Cryptojacking is where you're being displayed ads on YouTube or on a website popup or maybe
it's your running some kind of Chrome extension, piece of software that you've installed on
your computer, and you don't realize it, but all of a sudden your computer's CPU, the main
processing unit for your computer, so again, not a graphics card, the computer itself is
actually mining this Monero coin.
Now, for cryptojacking, it's going to somebody else's wallet.
You're not even making that.
Somebody else is using your computer resources nefariously to make themselves some money,
but if you want to try it out yourself, you could try out Monero, run it on your computer,
see what you think, and experiment with the thought of having a digital wallet, mining
a cryptocurrency, seeing a taste of how much the hashing rate for that is and how much
you earn within a 24 hour period, and just kind of dipping your feet just to see what
is this mining thing about and what do I do with it.
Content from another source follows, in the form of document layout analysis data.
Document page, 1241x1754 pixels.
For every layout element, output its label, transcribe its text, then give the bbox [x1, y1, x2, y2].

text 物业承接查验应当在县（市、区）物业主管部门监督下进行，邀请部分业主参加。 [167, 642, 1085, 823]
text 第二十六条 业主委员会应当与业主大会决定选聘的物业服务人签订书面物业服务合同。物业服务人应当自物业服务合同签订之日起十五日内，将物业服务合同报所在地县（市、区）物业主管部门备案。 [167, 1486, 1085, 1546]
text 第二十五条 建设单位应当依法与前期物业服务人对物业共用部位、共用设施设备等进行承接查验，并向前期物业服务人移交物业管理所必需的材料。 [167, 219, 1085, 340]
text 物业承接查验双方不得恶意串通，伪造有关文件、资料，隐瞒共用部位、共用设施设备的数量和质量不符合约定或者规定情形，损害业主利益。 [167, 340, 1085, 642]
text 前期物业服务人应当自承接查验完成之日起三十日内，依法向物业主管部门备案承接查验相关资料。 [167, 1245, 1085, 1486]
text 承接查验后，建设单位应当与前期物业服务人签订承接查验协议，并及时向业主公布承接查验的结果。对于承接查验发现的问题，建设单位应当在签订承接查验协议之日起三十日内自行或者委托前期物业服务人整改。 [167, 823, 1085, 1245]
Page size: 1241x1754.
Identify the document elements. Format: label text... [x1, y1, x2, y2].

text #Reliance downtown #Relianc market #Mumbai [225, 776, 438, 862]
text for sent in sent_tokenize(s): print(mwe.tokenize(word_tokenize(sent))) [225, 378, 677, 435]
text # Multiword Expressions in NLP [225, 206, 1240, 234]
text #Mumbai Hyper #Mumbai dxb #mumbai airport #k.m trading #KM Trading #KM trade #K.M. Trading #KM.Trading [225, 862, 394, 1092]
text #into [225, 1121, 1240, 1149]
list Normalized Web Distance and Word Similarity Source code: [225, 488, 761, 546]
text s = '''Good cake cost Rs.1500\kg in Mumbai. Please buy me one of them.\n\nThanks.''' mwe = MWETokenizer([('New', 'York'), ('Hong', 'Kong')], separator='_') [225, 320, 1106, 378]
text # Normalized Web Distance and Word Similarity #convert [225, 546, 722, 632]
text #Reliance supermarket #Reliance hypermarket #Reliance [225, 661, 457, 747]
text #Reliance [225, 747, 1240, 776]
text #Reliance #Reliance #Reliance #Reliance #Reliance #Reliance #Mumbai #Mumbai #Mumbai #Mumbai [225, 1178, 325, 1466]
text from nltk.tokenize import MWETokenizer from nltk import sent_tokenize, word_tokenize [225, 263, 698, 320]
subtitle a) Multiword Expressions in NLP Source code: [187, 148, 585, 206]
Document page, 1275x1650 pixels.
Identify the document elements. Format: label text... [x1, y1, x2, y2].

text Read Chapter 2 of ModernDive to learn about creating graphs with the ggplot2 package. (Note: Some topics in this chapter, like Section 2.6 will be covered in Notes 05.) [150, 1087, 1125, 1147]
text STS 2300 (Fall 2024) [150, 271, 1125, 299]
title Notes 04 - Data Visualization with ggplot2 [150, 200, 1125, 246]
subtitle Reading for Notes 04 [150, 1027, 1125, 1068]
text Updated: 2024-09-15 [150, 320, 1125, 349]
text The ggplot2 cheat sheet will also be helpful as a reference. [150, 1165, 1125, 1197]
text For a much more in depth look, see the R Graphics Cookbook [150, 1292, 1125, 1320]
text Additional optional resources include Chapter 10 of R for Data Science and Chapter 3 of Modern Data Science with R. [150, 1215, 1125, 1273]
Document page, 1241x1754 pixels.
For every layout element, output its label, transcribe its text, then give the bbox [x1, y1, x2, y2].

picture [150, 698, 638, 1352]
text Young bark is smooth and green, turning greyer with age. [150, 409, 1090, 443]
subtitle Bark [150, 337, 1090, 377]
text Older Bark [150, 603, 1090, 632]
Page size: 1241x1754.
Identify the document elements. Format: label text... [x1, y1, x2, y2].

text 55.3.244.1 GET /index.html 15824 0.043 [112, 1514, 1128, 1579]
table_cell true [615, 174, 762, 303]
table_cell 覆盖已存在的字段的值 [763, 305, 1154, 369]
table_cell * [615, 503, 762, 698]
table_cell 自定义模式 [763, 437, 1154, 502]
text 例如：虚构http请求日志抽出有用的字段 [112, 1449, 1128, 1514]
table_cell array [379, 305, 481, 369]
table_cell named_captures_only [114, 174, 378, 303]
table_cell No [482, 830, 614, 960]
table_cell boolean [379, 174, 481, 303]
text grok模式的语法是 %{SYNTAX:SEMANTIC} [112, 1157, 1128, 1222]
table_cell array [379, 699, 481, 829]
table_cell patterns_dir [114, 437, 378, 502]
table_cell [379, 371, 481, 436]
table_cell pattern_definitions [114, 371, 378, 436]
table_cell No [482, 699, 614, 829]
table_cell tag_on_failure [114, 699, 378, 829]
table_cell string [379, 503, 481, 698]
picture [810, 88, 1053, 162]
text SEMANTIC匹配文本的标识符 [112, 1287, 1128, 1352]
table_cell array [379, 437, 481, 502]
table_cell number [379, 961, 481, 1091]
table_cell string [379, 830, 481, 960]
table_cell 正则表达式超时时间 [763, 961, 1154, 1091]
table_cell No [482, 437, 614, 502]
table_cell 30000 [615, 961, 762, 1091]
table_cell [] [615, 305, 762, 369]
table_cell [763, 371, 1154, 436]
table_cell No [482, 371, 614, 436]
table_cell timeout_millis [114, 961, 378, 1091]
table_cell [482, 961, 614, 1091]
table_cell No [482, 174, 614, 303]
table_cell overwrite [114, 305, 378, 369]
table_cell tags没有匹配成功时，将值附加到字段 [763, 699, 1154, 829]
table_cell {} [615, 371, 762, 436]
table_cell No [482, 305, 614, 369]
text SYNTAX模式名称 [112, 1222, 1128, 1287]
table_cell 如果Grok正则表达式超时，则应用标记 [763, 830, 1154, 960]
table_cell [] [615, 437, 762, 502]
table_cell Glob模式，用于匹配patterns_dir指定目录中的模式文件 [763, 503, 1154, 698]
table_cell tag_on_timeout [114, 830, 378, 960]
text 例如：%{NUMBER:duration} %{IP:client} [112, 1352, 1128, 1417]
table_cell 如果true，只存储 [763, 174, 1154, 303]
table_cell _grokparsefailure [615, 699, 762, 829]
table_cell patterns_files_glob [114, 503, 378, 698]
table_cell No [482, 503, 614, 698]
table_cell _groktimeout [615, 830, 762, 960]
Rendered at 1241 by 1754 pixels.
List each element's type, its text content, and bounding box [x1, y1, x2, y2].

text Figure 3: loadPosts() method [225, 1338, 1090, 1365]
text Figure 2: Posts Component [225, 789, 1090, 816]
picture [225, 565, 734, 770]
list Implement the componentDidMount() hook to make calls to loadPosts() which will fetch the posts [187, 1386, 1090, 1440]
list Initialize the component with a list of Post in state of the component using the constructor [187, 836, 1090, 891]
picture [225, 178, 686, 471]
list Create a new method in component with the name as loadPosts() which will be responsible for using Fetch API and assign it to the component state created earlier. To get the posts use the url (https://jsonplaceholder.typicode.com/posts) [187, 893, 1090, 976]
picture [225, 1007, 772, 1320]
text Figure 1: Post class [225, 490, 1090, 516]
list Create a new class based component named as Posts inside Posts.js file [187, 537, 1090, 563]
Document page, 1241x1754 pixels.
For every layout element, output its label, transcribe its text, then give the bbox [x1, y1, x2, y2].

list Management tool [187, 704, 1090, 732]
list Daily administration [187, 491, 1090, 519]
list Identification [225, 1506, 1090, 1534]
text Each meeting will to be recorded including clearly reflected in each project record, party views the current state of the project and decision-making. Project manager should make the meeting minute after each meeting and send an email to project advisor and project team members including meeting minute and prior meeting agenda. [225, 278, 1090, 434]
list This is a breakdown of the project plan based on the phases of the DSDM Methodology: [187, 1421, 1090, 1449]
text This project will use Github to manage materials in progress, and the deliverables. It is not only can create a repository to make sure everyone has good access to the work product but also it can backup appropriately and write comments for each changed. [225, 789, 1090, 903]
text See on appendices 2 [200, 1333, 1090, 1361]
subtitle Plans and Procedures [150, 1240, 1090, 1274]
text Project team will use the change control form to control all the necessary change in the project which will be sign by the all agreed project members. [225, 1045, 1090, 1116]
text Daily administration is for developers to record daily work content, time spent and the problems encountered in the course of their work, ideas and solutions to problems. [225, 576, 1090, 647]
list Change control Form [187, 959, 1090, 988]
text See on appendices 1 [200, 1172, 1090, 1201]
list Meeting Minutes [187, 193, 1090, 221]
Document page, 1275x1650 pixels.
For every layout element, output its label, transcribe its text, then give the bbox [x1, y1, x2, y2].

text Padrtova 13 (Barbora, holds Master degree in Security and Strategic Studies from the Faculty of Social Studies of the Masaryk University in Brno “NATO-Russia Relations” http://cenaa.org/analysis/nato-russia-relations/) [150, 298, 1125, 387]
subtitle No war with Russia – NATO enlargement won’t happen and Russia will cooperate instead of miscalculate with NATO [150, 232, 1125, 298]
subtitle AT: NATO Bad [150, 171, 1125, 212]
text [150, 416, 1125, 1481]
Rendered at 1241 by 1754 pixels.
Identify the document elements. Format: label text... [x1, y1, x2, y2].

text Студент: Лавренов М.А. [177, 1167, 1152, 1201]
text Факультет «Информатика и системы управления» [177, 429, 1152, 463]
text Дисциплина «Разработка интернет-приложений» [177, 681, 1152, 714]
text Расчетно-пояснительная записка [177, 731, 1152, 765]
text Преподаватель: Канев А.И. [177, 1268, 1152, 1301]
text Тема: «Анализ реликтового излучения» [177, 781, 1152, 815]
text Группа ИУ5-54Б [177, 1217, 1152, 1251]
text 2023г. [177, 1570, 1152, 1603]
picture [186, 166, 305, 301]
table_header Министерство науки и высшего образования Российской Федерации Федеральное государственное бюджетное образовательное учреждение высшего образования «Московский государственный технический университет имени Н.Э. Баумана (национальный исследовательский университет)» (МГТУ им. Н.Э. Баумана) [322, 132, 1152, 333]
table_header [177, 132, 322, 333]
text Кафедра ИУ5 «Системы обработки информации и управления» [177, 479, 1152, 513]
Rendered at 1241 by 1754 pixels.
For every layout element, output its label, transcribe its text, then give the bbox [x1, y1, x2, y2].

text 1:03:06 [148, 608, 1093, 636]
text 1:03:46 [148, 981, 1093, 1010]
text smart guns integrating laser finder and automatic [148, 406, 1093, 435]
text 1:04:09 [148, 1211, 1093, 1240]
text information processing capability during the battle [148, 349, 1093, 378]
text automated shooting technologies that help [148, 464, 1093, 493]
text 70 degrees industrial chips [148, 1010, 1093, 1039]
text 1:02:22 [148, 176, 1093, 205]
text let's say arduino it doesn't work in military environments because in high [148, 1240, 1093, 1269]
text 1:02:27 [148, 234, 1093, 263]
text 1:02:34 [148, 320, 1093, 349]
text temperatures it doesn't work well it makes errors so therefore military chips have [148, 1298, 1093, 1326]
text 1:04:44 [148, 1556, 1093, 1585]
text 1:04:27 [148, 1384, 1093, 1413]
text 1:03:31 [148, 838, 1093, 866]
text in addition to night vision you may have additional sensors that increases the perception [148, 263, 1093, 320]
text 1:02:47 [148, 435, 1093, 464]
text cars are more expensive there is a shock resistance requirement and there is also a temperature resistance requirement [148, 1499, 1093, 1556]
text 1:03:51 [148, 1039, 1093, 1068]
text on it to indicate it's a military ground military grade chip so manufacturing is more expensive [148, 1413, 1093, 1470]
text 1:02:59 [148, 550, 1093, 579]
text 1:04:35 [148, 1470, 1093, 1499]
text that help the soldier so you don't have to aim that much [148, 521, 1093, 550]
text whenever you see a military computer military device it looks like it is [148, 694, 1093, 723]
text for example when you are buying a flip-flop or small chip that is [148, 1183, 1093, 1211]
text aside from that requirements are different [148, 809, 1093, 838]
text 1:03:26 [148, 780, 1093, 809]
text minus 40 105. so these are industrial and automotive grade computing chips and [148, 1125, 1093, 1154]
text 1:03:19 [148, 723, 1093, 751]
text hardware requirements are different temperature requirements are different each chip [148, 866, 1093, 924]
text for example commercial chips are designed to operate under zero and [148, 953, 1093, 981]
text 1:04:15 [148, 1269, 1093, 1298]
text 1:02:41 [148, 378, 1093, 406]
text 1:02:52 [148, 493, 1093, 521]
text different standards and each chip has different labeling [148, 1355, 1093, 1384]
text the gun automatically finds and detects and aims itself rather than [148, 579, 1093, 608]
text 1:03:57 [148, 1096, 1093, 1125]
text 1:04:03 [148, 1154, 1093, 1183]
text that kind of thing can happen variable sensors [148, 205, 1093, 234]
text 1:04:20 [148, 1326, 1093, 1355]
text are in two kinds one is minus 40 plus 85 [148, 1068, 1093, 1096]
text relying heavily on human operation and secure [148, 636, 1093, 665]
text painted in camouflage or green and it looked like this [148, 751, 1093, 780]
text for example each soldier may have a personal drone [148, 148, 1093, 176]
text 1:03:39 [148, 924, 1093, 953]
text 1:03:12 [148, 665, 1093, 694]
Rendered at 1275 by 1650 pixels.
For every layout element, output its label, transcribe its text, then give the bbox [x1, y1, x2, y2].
Have another friend go and set up a digital wallet as well and learn how to transfer money
between each other, because now when you go and transfer money between digital wallets,
people don't realize that you get charged transaction fees.
The transaction fees are a portion of the cryptocurrency that's going to be charged
to you, shaved off the amount that you're transferring, in order for that transaction
to be logged into the blockchain so that it's being basically written into the general ledger,
which we call the blockchain technology.
Another fascinating thing that I find, I think it's coming in the future, and why I kind
of see a lot of sex appeal to the entire Ethereum network, are the distributed application programs,
the DApps, that people can go and basically run on the Ethereum network.
Think about this.
You've got all these computers around the world who are contributing and running, mining
on Ethereum, so they're contributing to this cryptographic algorithm, but could you imagine
having that and being able to run programs on it?
It's kind of like a super computer at your fingertips that you can rent time on.
I think that has a lot of future potential.
On that note, this is all to explain to you that there are a lot of risks, a lot of costs,
and a lot of factors involved in getting into cryptocurrency mining, and it's something
that you should seriously investigate and maybe just don't jump in feet first by going
out and investing a whole bunch into this.
I think you need to investigate it, maybe just try it out a little bit with something
like the Monero coin or whatever it might be.
That's some information for you on cryptocurrency mining.